Upload a file to the corpus
POST/v2/corpora/:corpus_key/upload_file
Upload files such as PDFs and Word Documents for automatic text extraction and metadata parsing.
The request expects a multipart/form-data
format containing the following parts:
metadata
- (Optional) Specifies a JSON object representing any additional metadata to be associated with the extracted document. For example,'metadata={"key": "value"};type=application/json'
chunking_strategy
- (Optional) Specifies the chunking strategy for the platform to use. If you do not set this option, the platform uses the default strategy, which creates one chunk per sentence. You can explicitly set sentence chunking with'chunking_strategy={"type":"sentence_chunking_strategy"};type=application/json'
or use max chars chunking with'chunking_strategy={"type":"max_chars_chunking_strategy","max_chars_per_chunk":200};type=application/json'
table_extraction_config
- (Optional) Specifies whether to extract table data from the uploaded file.

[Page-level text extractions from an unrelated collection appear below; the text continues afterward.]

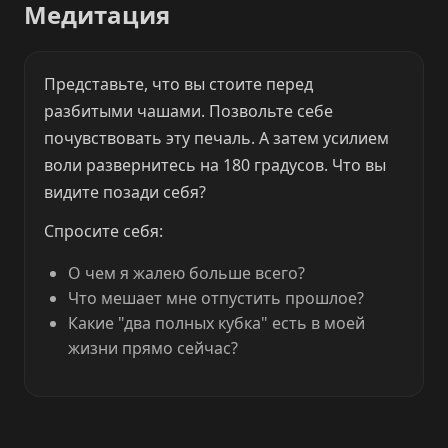
Медитация
Представьте, что вы стоите перед
разбитыми чашами. Позвольте себе
почувствовать эту печаль. А затем усилием
воли развернитесь на 180 градусов. Что вы
видите позади себя?
Спросите себя:
О чем я жалею больше всего?
Что мешает мне отпустить прошлое?
Какие "два полных кубка" есть в моей
жизни прямо сейчас?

If you do not set this option, the platform does not extract tables from PDF files. Example config,'table_extraction_config={"extract_tables":true};type=application/json'
file
- Specifies the file that you want to upload.filename
- Specified as part of the file field with the file name that you want to associate with the uploaded file. For a curl example, use the following syntax:'file=@/path/to/file/file.pdf;filename=desired_filename.pdf'
For more detailed information, see this File Upload API guide.
Request
Responses
- 201
- 400
- 403
- 404
- 415
The extracted document has been parsed and added to the corpus.
Upload file request was malformed.
Permissions do not allow uploading a file to the corpus.
Corpus not found.
The media type of the uploaded file is not supported.